In this collection of essays, Bollack functions most frequently as wrist-slapper rather than hermeneutical cheerleader whose enthusiasm becomes infectious. Unlike Gramsci, Bollack does not seem to be endorsing democratic reading practices, as readers might have imagined from Bollack’s spotlighting his unelaborated role in the May 1968 demonstrations. Bollack’s presuppositions for philology might obviate potential egalitarian impulses for the discipline. When a person’s “spiritual guide” (6) is Friedrich Nietzsche’s The Birth of Tragedy (like Bollack, Nietzsche held a Chair of Philology at the University of Basel, the school where Bollack learned philology), it’s difficult to believe that the person wouldn’t be infected by Nietzsche’s nefarious views about hierarchies among human beings (e.g., philologists as Übermenschen ?). Merely one generation prior to Bollack’s, Gramsci had invoked philology as a non-elitist, non-esoteric activity: “One should not care a hoot about the solemn task of advancing Dante criticism or of adding one’s own little stone to the edifice of commentaries and elucidations of the divine poem.”8 Gramsci pursued a larger political agenda on behalf of philology, and was willing to entertain a philological practice that addresses “future possibilities of meaning.”9 Whereas Gramsci developed what is called a “living philology,”10 Bollack’s philology, by contrast in style and content, reads like something D.O.A.
1. Rebecca Gould, “Philology, Education, Democracy,” The Journal of Aesthetic Education 46.4 (Winter 2012), 58. Gould issues such a statement despite developments like “the new philology” movement among medievalists a mere three decades earlier. See Siegfried Wenzel’s “Reflections on (New) Philology,” Speculum 65.1 (January 1990), 11-18.
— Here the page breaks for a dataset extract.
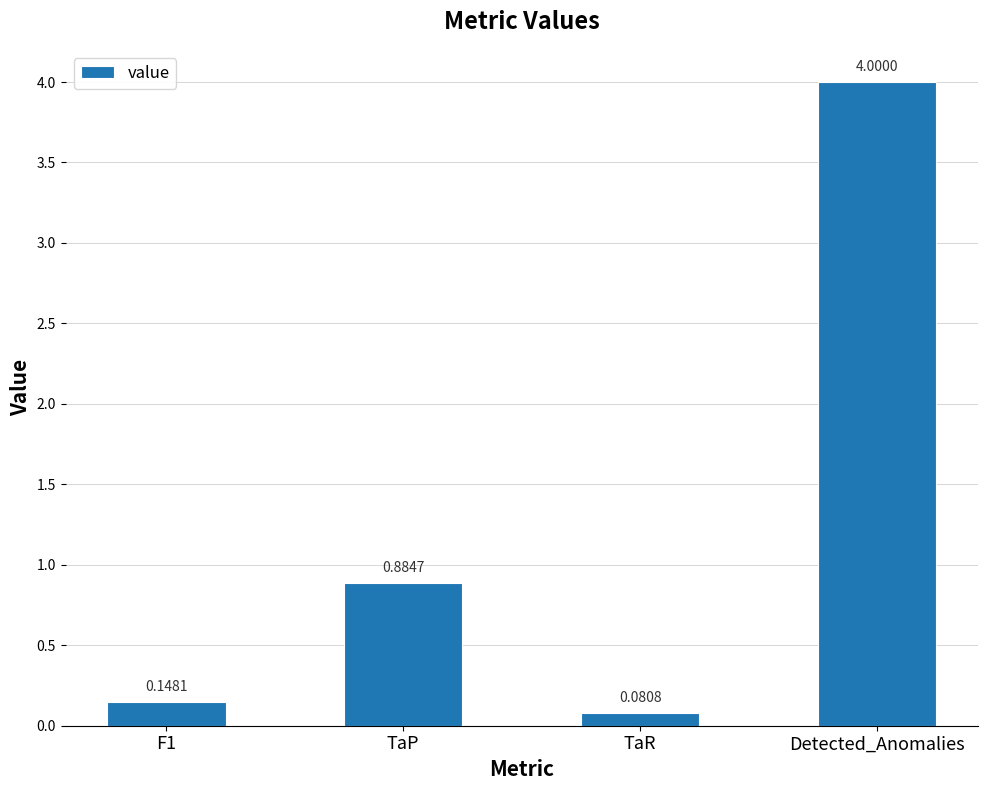

Where is the data nearest to the value 2?

TaP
2. See Gramsci’s Prison Notebooks, especially the Fourth Notebook. Antonio Gramsci, Prison Notebooks. Vol. II. Joseph Buttigieg (ed. and trans.) (Columbia University Press, 1996).
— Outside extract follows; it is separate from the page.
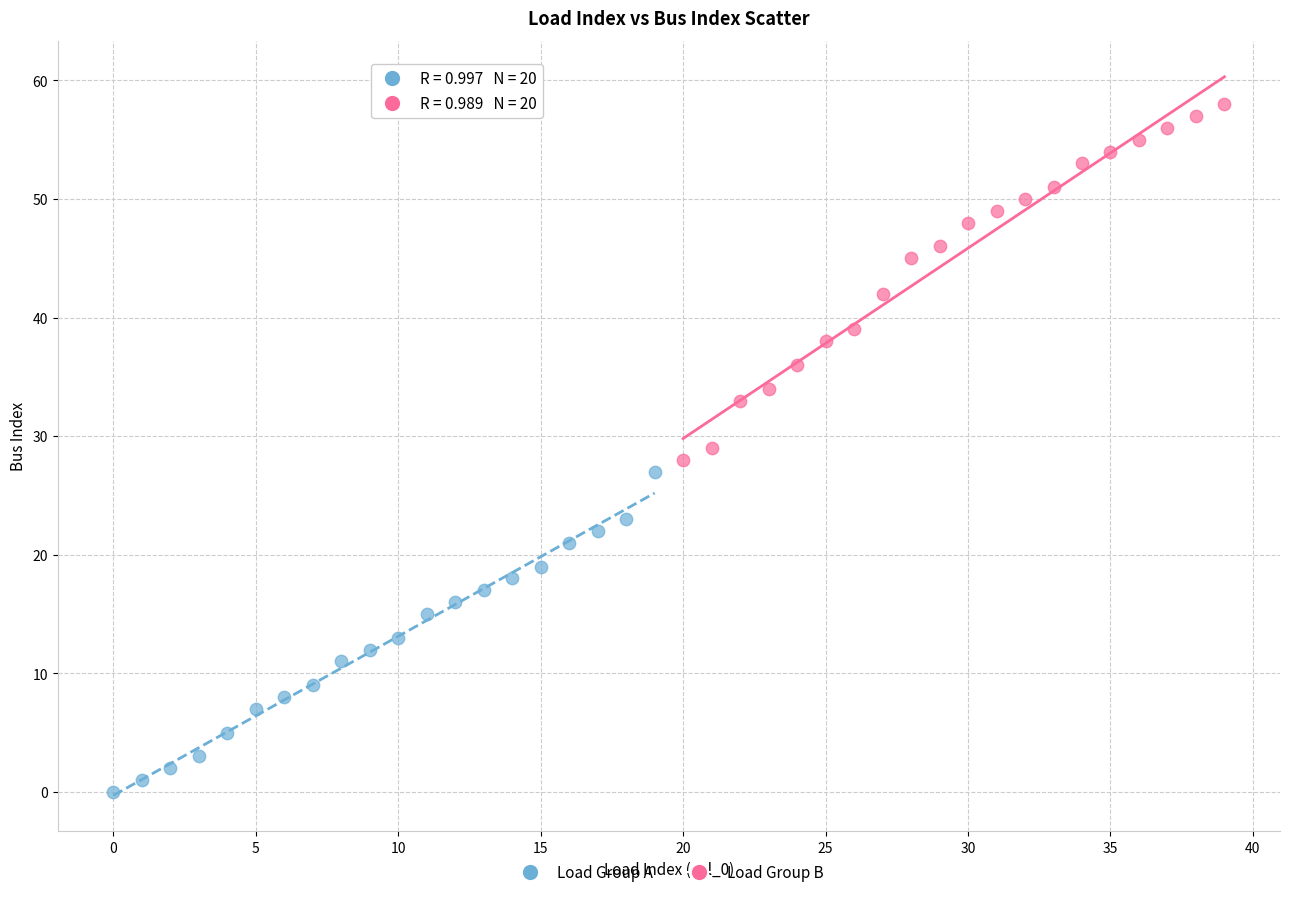

What are all the series names shown in the legend?

Load Group A, Load Group B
3. James Turner, Philology: The Forgotten Origins of the Modern Humanities (Princeton: Princeton University Press, 2014).
6. For those interested in a chapter-by-chapter commentary, written by Bollack’s self-described “friend,” Gregory Nagy, one is available online at Classical Inquiries. Several posts by Nagy on the blog are excerpts from Nagy’s introduction to The Art of Reading.
7. Bollack’s lengthy and caustic essay on Benjamin (chapter 20) runs counter to the encomia about Benjamin-as-philologist in a recent collection about the discipline. See Philology and Its Histories, Sean Gurd (ed.) (Columbus, OH: The Ohio State University Press, 2010).
8. Gramsci, Prison Notebooks, Vol. II, 257.
9. Roberto Dainotto, “Gramsci and Labriola: Philology, Philosophy of Praxis” in Perspective on Gramsci: Politics, Culture and Social Theory, edited by Joseph Francese (London: Routledge, 2009), 52.
10. Gramsci, Prison Notebooks, Vol. I. Joseph Buttigieg (ed. and trans.) (New York: Columbia University Press, 1992), 60.